How the Luhn algorithm works

The Luhn algorithm, also called the mod 10 algorithm or the credit card checksum, was patented by IBM scientist Hans Peter Luhn in 1960 and is now standardised as ISO/IEC 7812. The procedure is straightforward. Starting from the rightmost digit of a card number and working left, every second digit is doubled. If doubling produces a two-digit number, the two digits are summed (or equivalently, nine is subtracted). All resulting values are then added together, including the digits that were not doubled. If the total is evenly divisible by ten, the card number passes the Luhn check; if it is not, the number is invalid.

Applied to the standard Visa test card number 4111 1111 1111 1111, every other digit from the right gets doubled. The leading 4 doubles to 8; every doubled 1 becomes 2. Those eight doubled values total 8 + 2 + 2 + 2 + 2 + 2 + 2 + 2 = 22. The eight un-doubled digits add to 8. The grand total is 30, which divides cleanly by ten — the number is Luhn-valid. Change the final digit from 1 to 2, and the total becomes 31, no longer divisible by ten. That single trailing digit, known formally as the credit card check digit, is the entire reason most random sixteen-digit strings fail Luhn validation.

Why specific test credit card numbers pass the Luhn check

The test credit card numbers used across the payments industry — 4111 1111 1111 1111 for Visa, 5555 5555 5555 4444 for Mastercard, 3782 822463 10005 for American Express, 6011 1111 1111 1117 for Discover — were not chosen at random. Each was crafted so that three conditions are met simultaneously. First, the leading digits fall within a real card network’s Bank Identification Number (BIN) range, so a credit card validator can correctly identify the issuing network. Second, the body of the number uses simple, repeating digits that engineers can memorise and type quickly. Third, and most importantly, the final check digit is selected so that the entire sequence balances under the Luhn equation. Every other test card number on the published lists of Stripe, Adyen, Square, and PayPal follows the same design.

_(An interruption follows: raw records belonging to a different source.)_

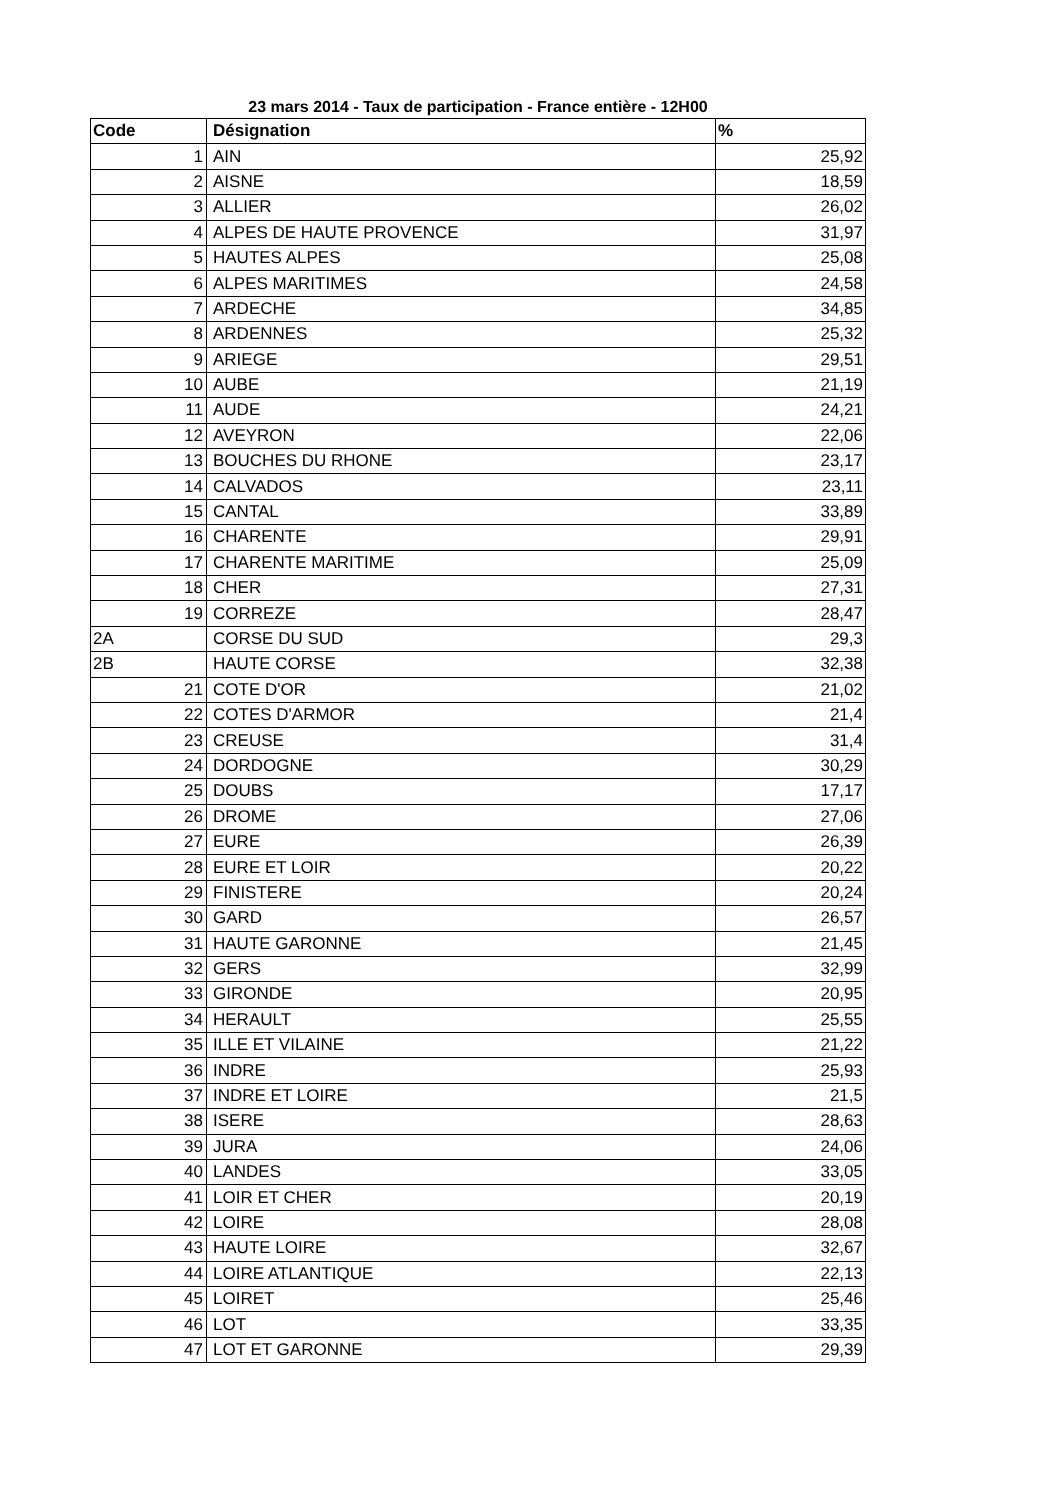23 mars 2014 - Taux de participation - France entière - 12H00
| Code | Désignation | % |
| --- | --- | --- |
| 1 | AIN | 25,92 |
| 2 | AISNE | 18,59 |
| 3 | ALLIER | 26,02 |
| 4 | ALPES DE HAUTE PROVENCE | 31,97 |
| 5 | HAUTES ALPES | 25,08 |
| 6 | ALPES MARITIMES | 24,58 |
| 7 | ARDECHE | 34,85 |
| 8 | ARDENNES | 25,32 |
| 9 | ARIEGE | 29,51 |
| 10 | AUBE | 21,19 |
| 11 | AUDE | 24,21 |
| 12 | AVEYRON | 22,06 |
| 13 | BOUCHES DU RHONE | 23,17 |
| 14 | CALVADOS | 23,11 |
| 15 | CANTAL | 33,89 |
| 16 | CHARENTE | 29,91 |
| 17 | CHARENTE MARITIME | 25,09 |
| 18 | CHER | 27,31 |
| 19 | CORREZE | 28,47 |
| 2A | CORSE DU SUD | 29,3 |
| 2B | HAUTE CORSE | 32,38 |
| 21 | COTE D'OR | 21,02 |
| 22 | COTES D'ARMOR | 21,4 |
| 23 | CREUSE | 31,4 |
| 24 | DORDOGNE | 30,29 |
| 25 | DOUBS | 17,17 |
| 26 | DROME | 27,06 |
| 27 | EURE | 26,39 |
| 28 | EURE ET LOIR | 20,22 |
| 29 | FINISTERE | 20,24 |
| 30 | GARD | 26,57 |
| 31 | HAUTE GARONNE | 21,45 |
| 32 | GERS | 32,99 |
| 33 | GIRONDE | 20,95 |
| 34 | HERAULT | 25,55 |
| 35 | ILLE ET VILAINE | 21,22 |
| 36 | INDRE | 25,93 |
| 37 | INDRE ET LOIRE | 21,5 |
| 38 | ISERE | 28,63 |
| 39 | JURA | 24,06 |
| 40 | LANDES | 33,05 |
| 41 | LOIR ET CHER | 20,19 |
| 42 | LOIRE | 28,08 |
| 43 | HAUTE LOIRE | 32,67 |
| 44 | LOIRE ATLANTIQUE | 22,13 |
| 45 | LOIRET | 25,46 |
| 46 | LOT | 33,35 |
| 47 | LOT ET GARONNE | 29,39 |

What a Luhn-valid card number actually means

Passing the Luhn check confirms only that a credit card number is well-formed — that the digits balance correctly under the checksum. It does not confirm that the card was ever issued, that the account is open, that funds are available, or that the card belongs to anyone in particular. The Luhn algorithm is best understood as a spelling test for card numbers: it catches accidental data-entry errors such as transposed digits or fat-fingered keystrokes before a transaction is ever submitted, but it cannot tell you whether the card behind the number actually exists. The published test credit card numbers happen to be on every major processor’s reserved sandbox list, so they return simulated success responses in test mode without touching any real account. Submitted to a live gateway, the same numbers would clear the Luhn stage but be declined the moment the issuer’s authorisation system was asked whether such a card had ever been opened.

Why Luhn validation still matters

Despite being a sixty-year-old algorithm that performs no real account verification, the Luhn check remains the single most widely used credit card number validation step in modern e-commerce. Embedded client-side in a checkout form, a Luhn algorithm credit card validator filters out roughly the entire universe of obviously invalid card numbers before any payment processor or gateway is contacted. That reduces avoidable transaction fees, improves checkout conversion, and protects merchants from a meaningful percentage of fraud attempts in which an attacker simply guesses digits at random. Any time you see a credit card field that turns red the moment you mistype a digit, you are watching the Luhn algorithm do its job.